• _WORK REQUEST_
Look for the line that has "Schliessanlagen" in the material below; please repeat it and every line after it, exactly, up to and including the line that has "eseitigen. In dieser", and nothing else.

• _EXCERPTED RECORDS_
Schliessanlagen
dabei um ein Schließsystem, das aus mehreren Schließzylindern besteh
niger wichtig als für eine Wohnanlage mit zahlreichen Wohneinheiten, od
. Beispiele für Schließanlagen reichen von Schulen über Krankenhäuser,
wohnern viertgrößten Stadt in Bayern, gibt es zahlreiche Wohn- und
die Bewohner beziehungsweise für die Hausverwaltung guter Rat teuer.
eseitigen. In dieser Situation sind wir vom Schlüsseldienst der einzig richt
* * *
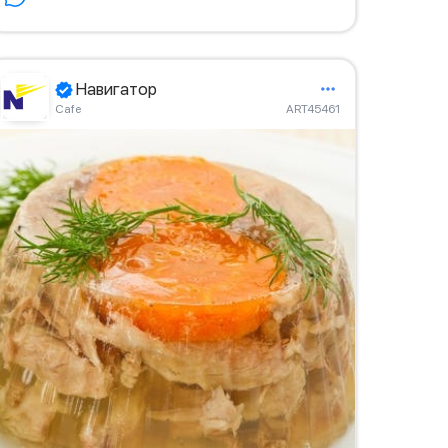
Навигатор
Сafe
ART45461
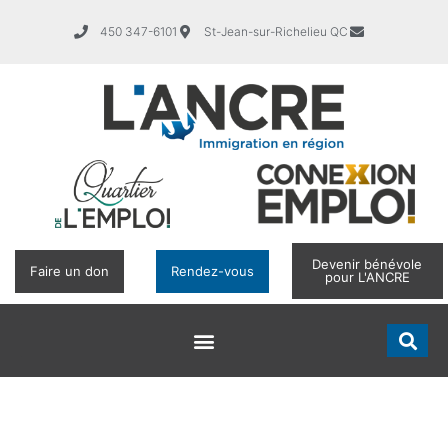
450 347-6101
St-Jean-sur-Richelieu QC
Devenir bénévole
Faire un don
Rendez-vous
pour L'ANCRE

• _EXERCISE ANSWER_
Schliessanlagen
dabei um ein Schließsystem, das aus mehreren Schließzylindern besteh
niger wichtig als für eine Wohnanlage mit zahlreichen Wohneinheiten, od
. Beispiele für Schließanlagen reichen von Schulen über Krankenhäuser,
wohnern viertgrößten Stadt in Bayern, gibt es zahlreiche Wohn- und
die Bewohner beziehungsweise für die Hausverwaltung guter Rat teuer.
eseitigen. In dieser Situation sind wir vom Schlüsseldienst der einzig richt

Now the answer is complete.